#### Page extract
CHiEF ExECuTivE'S rEviEw


I am pleased to announce another year of gas sales based on gas production capacity of 42 MMscfd (33.5 MMscfd net of CO2) achieving consolidated reported revenues of US$ 41.39 mn and adjusted revenues (including 'ToP' receipts) of US$ 42.34 mn. We have continued to build scale in our production profile and our stated long term business plan remains on track. We continue to achieve this while maintaining compliance with the terms of our Production Sharing Contract, applicable laws and sound standards of health and safety. The approval of the DOC has opened the way to the establishment of an integrated Field Development Plan for the non SGL area of the Block. Our new CPR demonstrated our ability to convert resources into reserves and enhance the future revenues of the Block. We have also continued with our appraisal program and have completed significant drilling and testing, confirming and establishing further gas presence.


DECLARATION OF COMMERCIALITY

The Declaration of Commerciality (DOC) for a circa 2000 km2 non SGL area of the Block (DOC Area) was approved by the Director-General Hydrocarbons (DGH) on the 18 September 2014 and by the full Block Management Committee on the 20 October 2014. The DOC is another important step in the history of the Block as it recognises the commercial feasibility of the development of a large acreage in the Block. The DOC area along with the 176 km² SGL Development Area are our chosen areas for future development work with the balance of block being relinquished.

The DOC has allowed work to begin on a Field Development Plan (FDP) for the area and this is expected to be completed under the usual process on or before February 2016 as required under the PSC. Approval of the FDP will pave the way for the grant of mining lease over the DOC area.


COMPETENT PERSONS REPORT (CPR)

In December 2014 we announced the results of our latest CPR from Senergy The significant uplift in the Company's reserves and growth in Contingent Resources (shown below) reflects the major operational progress made on Block RJ-ON/6 since the last CPR was conducted in 2012. This is the third CPR completed by Senergy with substantially the same team members thereby building a continuity of analysis.


CPR Highlights
  • Gross 'Proven plus Probable' remaining reserves increased to 872 billion cubic feet ('bcf') (Net of 18 bcf already produced as of 30 September 2014)

#### What you will do
1. Replace "Senergy" with "the consultancy" in the chief executive's review passage from "In December 2014" up to and including "continuity of analysis.", and write out the result.
2. According to the chief executive's review, on what date did the full Block Management Committee approve the Declaration of Commerciality?
Rely only on the chief executive's review to complete the tasks.

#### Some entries
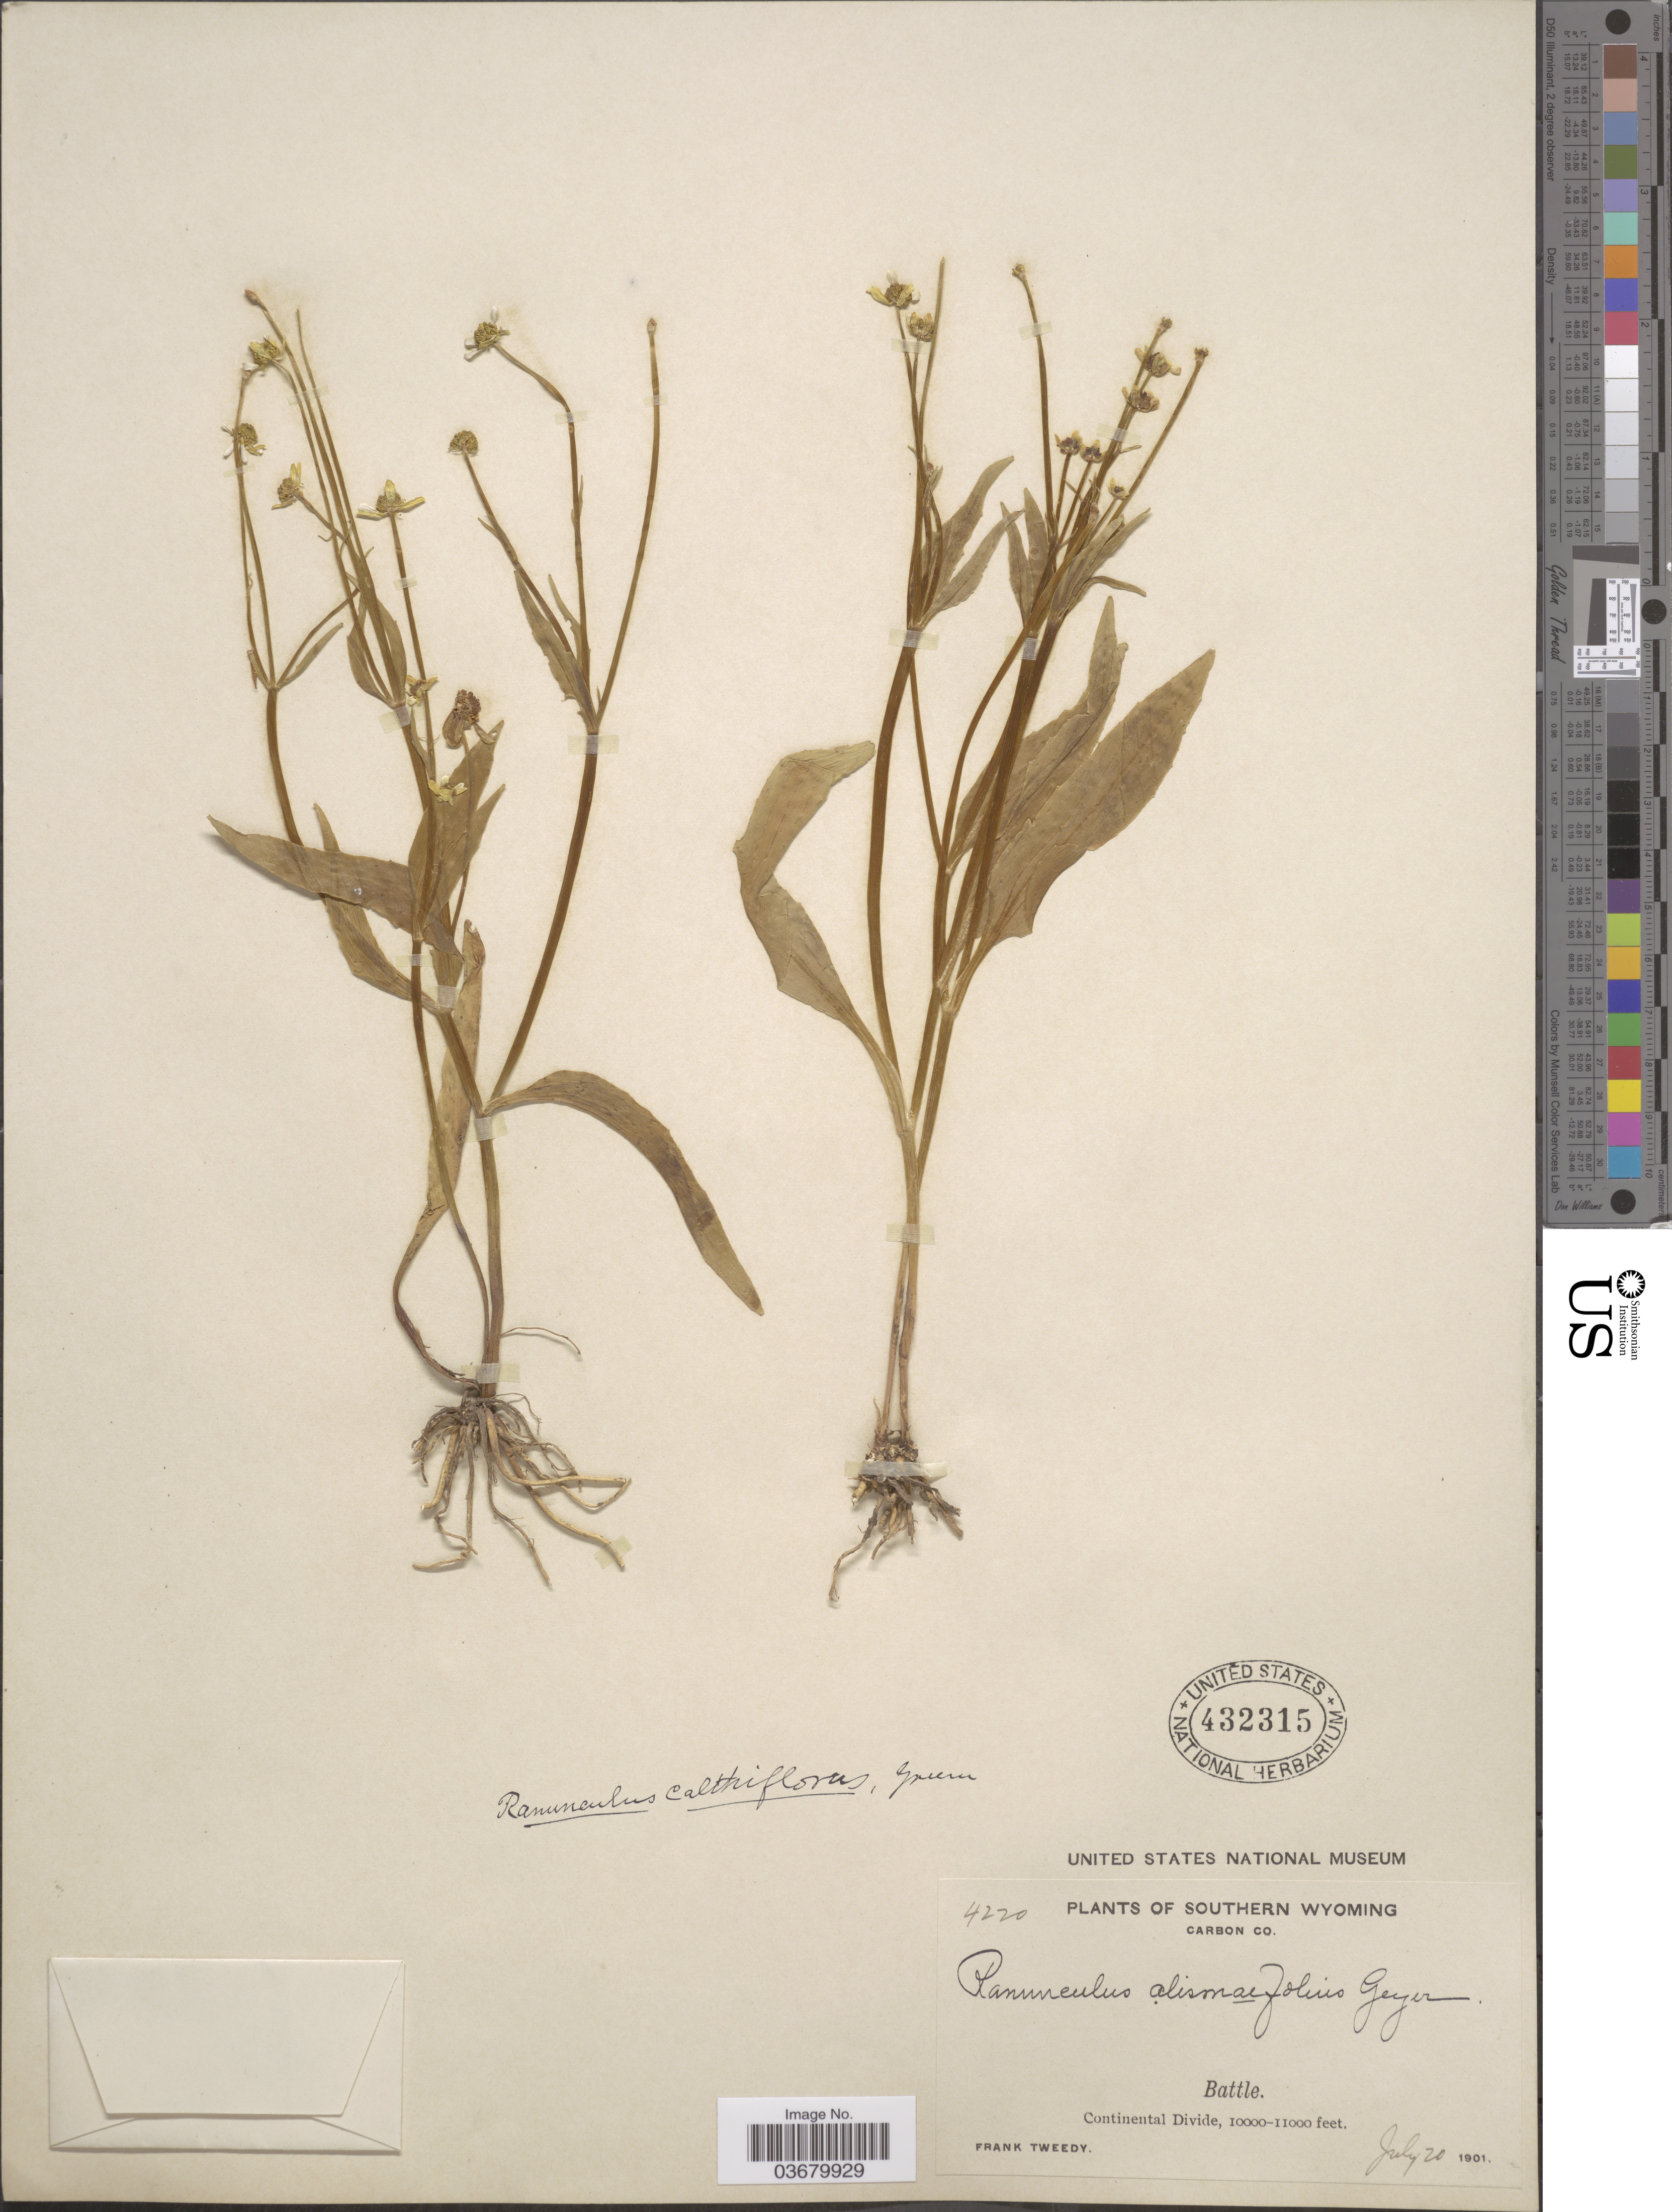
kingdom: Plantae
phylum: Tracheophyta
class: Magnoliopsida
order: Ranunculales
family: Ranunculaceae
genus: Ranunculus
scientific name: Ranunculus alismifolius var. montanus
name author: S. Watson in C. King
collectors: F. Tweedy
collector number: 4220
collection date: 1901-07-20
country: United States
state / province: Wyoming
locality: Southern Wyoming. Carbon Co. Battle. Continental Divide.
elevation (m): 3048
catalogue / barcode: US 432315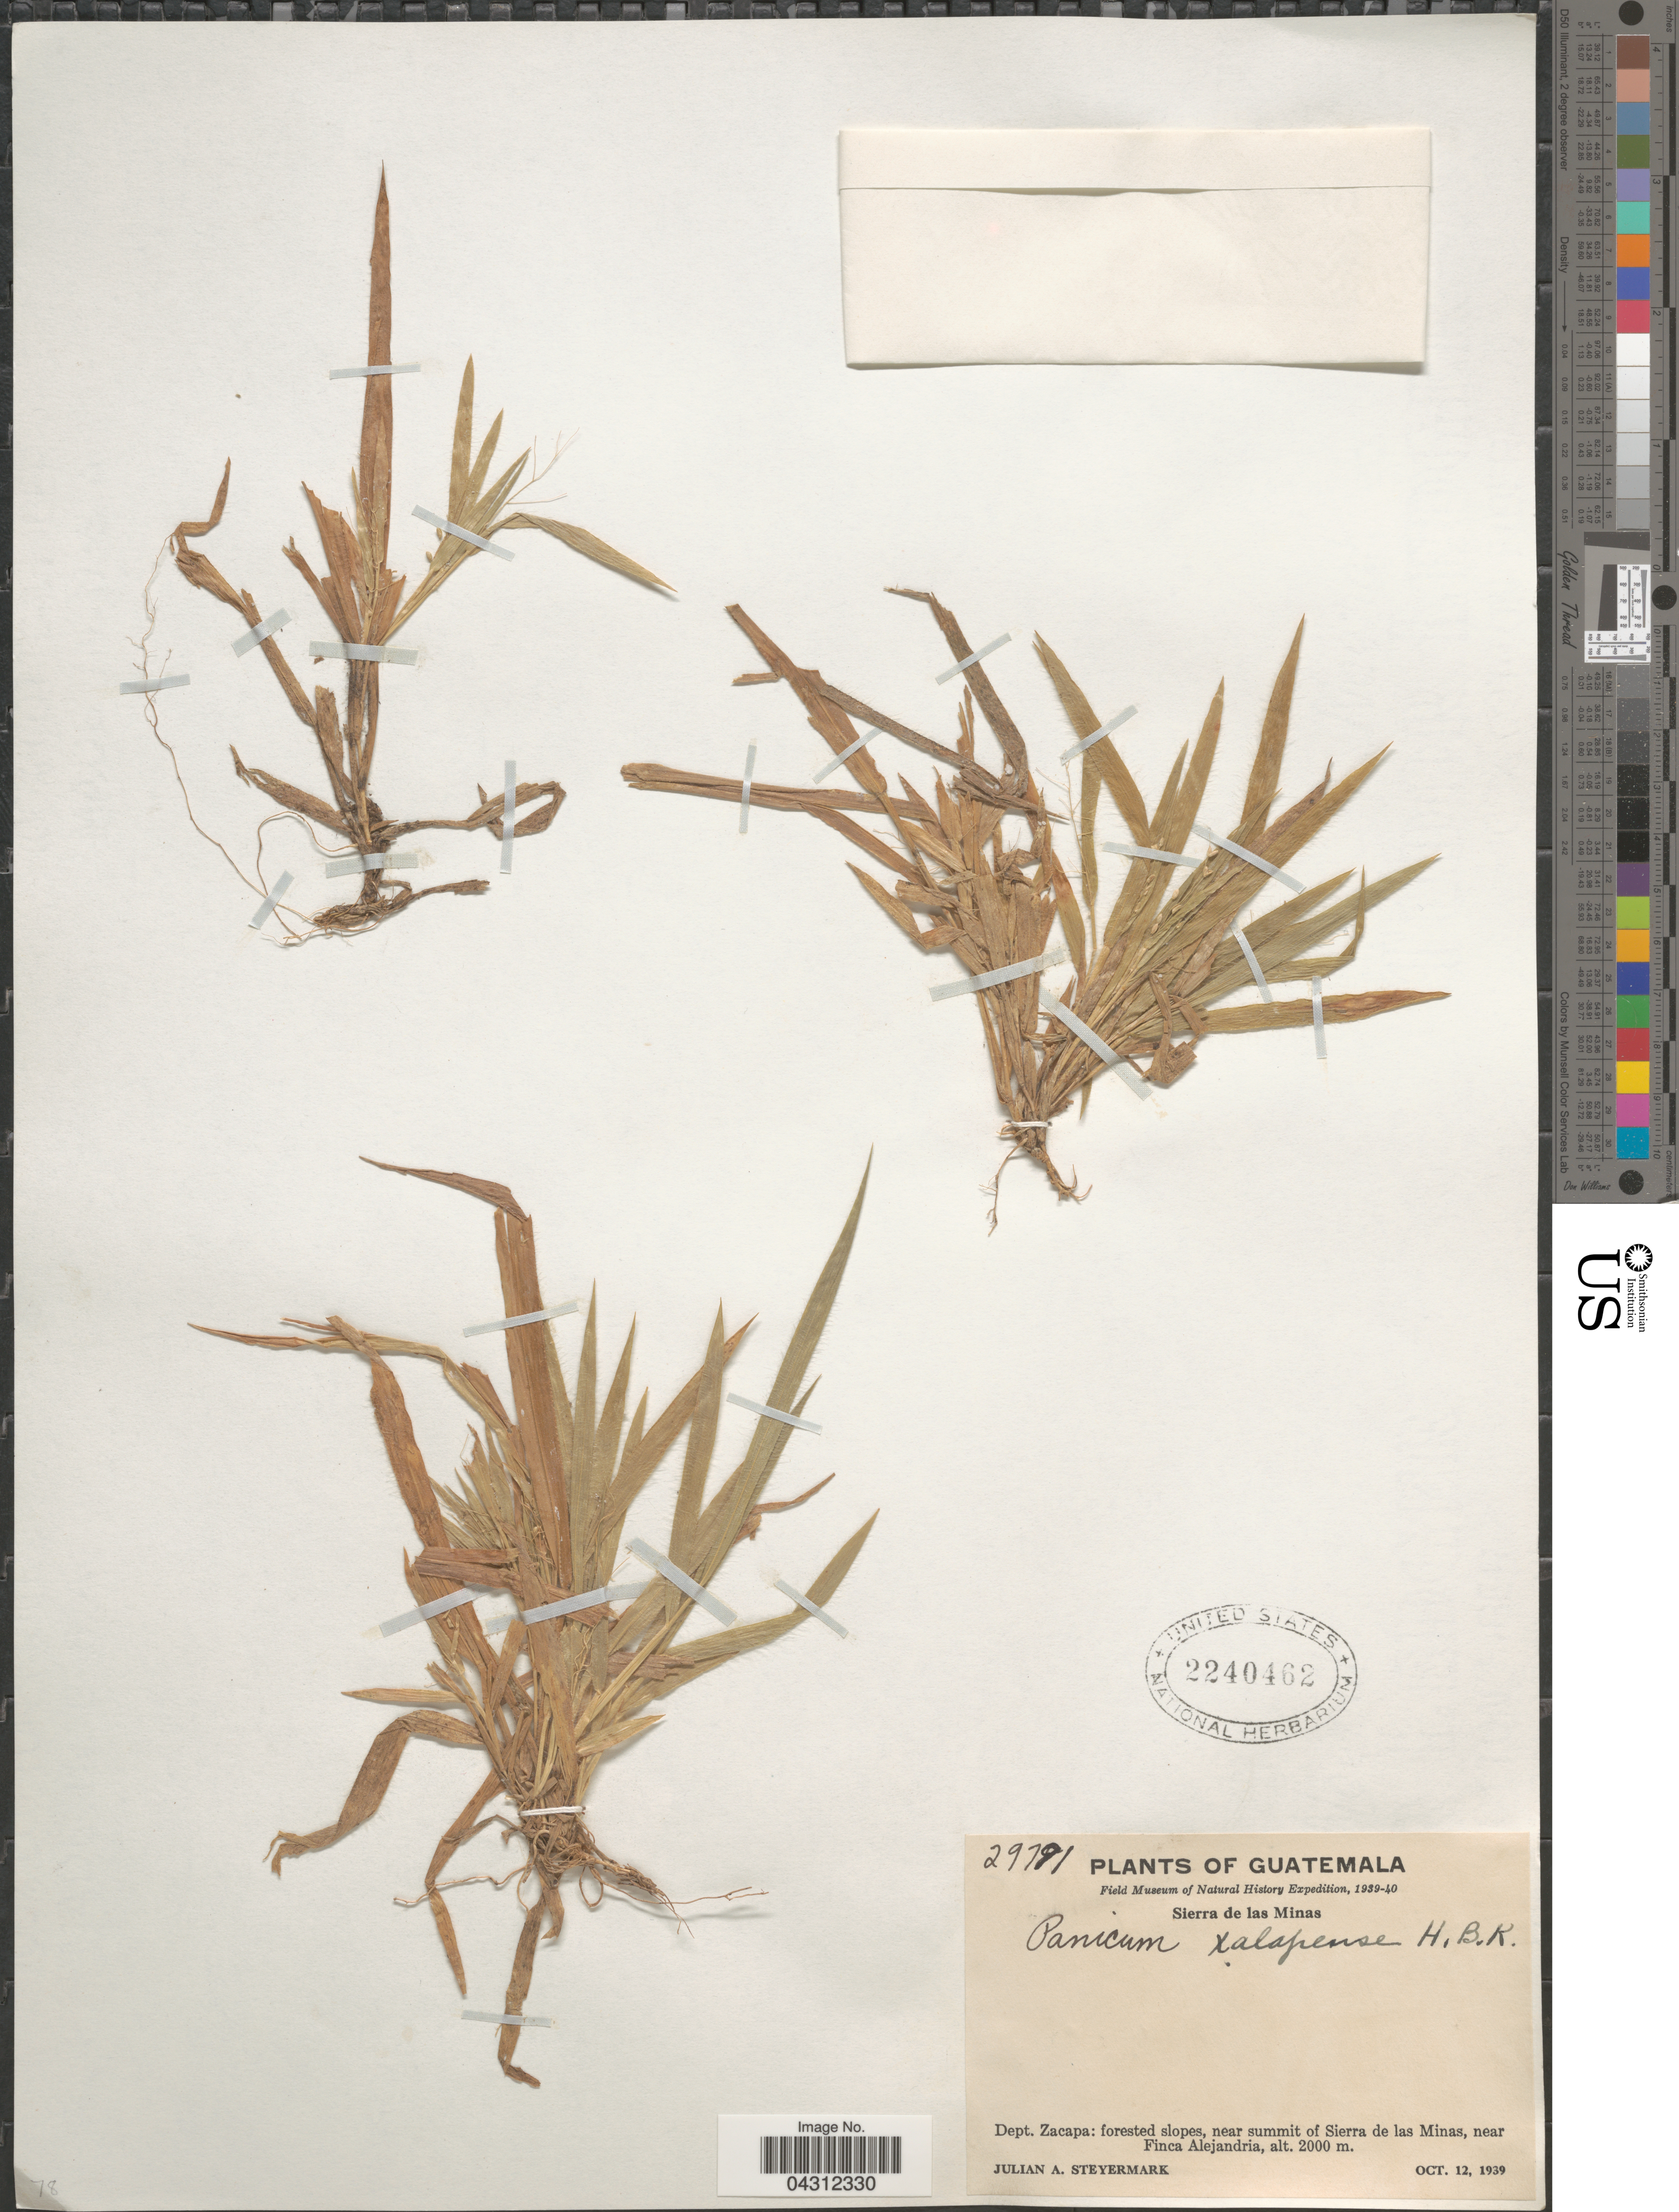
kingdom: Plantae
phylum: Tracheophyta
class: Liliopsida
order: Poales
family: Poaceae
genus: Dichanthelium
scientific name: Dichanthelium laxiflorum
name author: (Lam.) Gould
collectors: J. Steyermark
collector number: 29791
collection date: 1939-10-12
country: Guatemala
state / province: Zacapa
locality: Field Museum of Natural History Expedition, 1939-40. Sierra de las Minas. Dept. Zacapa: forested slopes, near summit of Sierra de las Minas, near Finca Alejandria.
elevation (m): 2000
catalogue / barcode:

#### Replies
1.
In December 2014 we announced the results of our latest CPR from the consultancy The significant uplift in the Company's reserves and growth in Contingent Resources (shown below) reflects the major operational progress made on Block RJ-ON/6 since the last CPR was conducted in 2012. This is the third CPR completed by the consultancy with substantially the same team members thereby building a continuity of analysis.

2. 20 October 2014